La grande bassine jaune
par C’est Nabum
vendredi 31 mars 2023
D'une bassine à l'autre.
Je me souviens avec une nostalgie qui certains n'hésiteront pas à qualifier de déplacée, de la grande bassine jaune qui me servait alors de baignoire quand j'étais enfant. Notre vieille bâtisse aux murs épais, à passé glorieux, ne disposait pas encore de tous les conforts que les nouvelles normes sanitaires imposèrent progressivement. Il fallut abattre les planchers du sous-sol au grenier pour parvenir à faire passer toute la tuyauterie nécessaire à une installation que l'on qualifiait de centrale. Que le fuel fût alors l'eldorado du progrès ne change en rien la dimension magique de ce bouleversement.
Nous dîmes adieu à la cuisinière à bois et à charbon, aux bouilloires qui chantaient sur le feu, à l'unique WC installé dans une pièce non chauffée et surtout à la grande bassine jaune qui permettait la grande toilette hebdomadaire. Je devine les cris d’orfraie des hygiénistes compulsifs prompts à se laver à grandes eaux dans le mépris le plus absolu de la Planète tant ils couvrent paradoxalement leur corps d'une gamme délirante de produits d'entretien des pollutions.
Nous usions du gant de toilette le reste du temps, personne ne nous faisant grief d'une odeur corporelle des plus convenables malgré le peu d'eau gaspillée. Le savon de Marseille suffisait à tous les usages, pratique que j'ai conservée sans apporter ma pierre à la consommation effrénée de produits cosmétiques. Mauvais citoyen je demeure en ce domaine.
La bassine jaune constituait le rituel du lavage à grandes eaux. Pour le reste, il y avait le lavabo qui remplissait parfaitement son usage sans faire couler plus d'eau qu'il n'en fallait. Afin de n'être pas montré du doigt, je précise cependant que la pratique du sport permettait de croiser la route d'une douche qui bien que collective, n'en demeurait pas moins un passage fort apprécié. Ce fut pour moi du reste mon lot régulier durant près de cinquante années.
Mais si je vous bassine avec mes souvenirs aqueux c'est justement pour rebondir sur ce terme qui fait désormais la une et le déshonneur d'une nation qui semble se noyer dans un verre d'eau dès qu'il s'agit de faire exactement le contraire de ce qu'on avance la main sur le cœur. Les grandes bassines sont une hérésie pour une pratique d'élevage délirante. Mais comme les groupes de pression qu'on nomme lobbies pour faire passer la pilule, font la loi en graissant des pattes toujours avides, le pouvoir favorise des pratiques aberrantes simplement pour flatter un syndicat agricole écocide.

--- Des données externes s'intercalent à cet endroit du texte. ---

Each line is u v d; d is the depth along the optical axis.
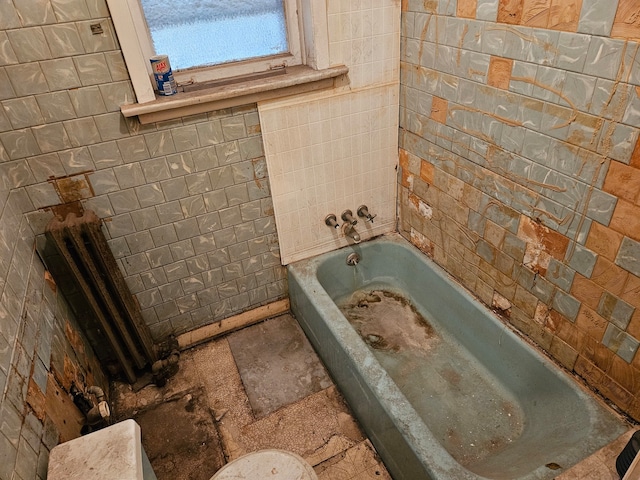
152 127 1.60
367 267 2.39
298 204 2.06
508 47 1.38
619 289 1.29
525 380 1.74
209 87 1.66
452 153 1.80
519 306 1.72
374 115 2.00
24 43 1.31
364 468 1.64
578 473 1.24
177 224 1.84
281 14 1.75
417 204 2.16
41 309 1.39
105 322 1.75
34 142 1.46
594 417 1.40
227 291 2.14
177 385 1.99
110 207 1.68
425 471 1.31
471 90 1.58
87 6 1.33
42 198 1.56
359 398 1.71
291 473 1.21
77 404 1.40
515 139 1.47
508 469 1.39
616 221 1.23
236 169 1.84
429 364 2.00
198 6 1.60
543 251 1.51
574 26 1.16
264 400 1.91
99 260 1.66
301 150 1.92
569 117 1.26
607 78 1.12
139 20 1.52
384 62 1.89
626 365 1.34
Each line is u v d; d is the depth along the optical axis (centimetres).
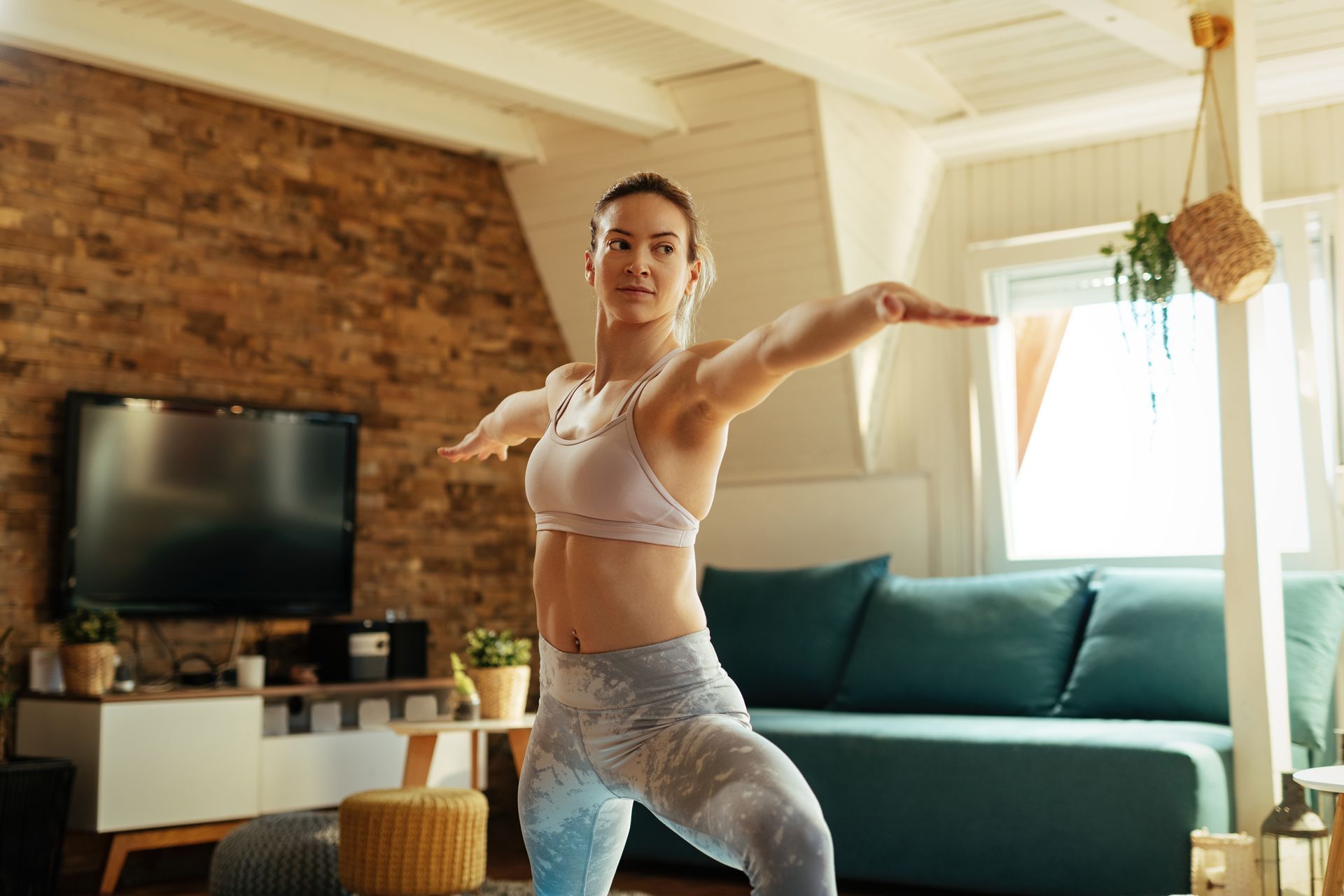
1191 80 471
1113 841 368
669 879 455
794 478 604
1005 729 405
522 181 616
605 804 165
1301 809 344
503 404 206
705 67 507
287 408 539
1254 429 365
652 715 150
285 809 487
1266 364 374
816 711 500
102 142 499
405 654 542
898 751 412
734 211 548
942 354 566
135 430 498
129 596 493
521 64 482
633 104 518
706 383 145
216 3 405
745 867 135
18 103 477
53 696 455
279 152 551
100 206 498
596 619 152
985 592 482
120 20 472
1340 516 470
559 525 157
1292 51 445
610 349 162
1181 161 509
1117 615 447
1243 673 367
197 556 512
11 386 473
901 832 409
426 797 383
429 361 596
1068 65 470
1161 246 377
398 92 550
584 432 155
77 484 482
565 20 464
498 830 575
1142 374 523
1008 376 557
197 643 519
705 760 141
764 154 523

Constituer des réserves d'eau pluviales n'est en aucune façon une absurdité pourvu qu’elles ne soient pas ouvertes à l'évaporation. Les citernes remplissent parfaitement ce rôle et pourraient se trouver dans nombres de demeures et d'exploitations. Par contre, la bassine à l'air libre qui de plus va puiser dans une nappe phréatique constitue à la fois une absurdité et une escroquerie.
Qu'un pouvoir prétendument soucieux de l'environnement fasse pleuvoir les coups de matraque sur ceux qui osent s'interposer devant une pratique qui conduit à la catastrophe la pire de toute : la pénurie d'eau, démontre que ces individus n'ont d'autre vision que celle de leurs seuls intérêts. Comment de tels individus peuvent gouverner une nation ?
Les forces de l'ordre vont donc défendre la légalité républicaine par une répression féroce afin de préserver une décision suicidaire du point de vue de la nature C'est un terrible glissement des valeurs qui démontre à l'évidence la dimension inhumaine d'un système et l'autoritarisme forcené d'un gouvernement qui use de la force pour continuer à faire le mal. Je ne sais comment nommer cela même si dictature semble excessif, il y a forcément un dérapage qui les conduit à imposer par la force ce qui va nuire aux intérêts supérieurs des citoyens. Hélas, le peuple n'est plus souverain et l'élection conduit à rendre légitime ce qui est suicidaire. Inutile de crier aux fous, c'est la déraison qui gouverne avec un gant de fer.
À contre-raison.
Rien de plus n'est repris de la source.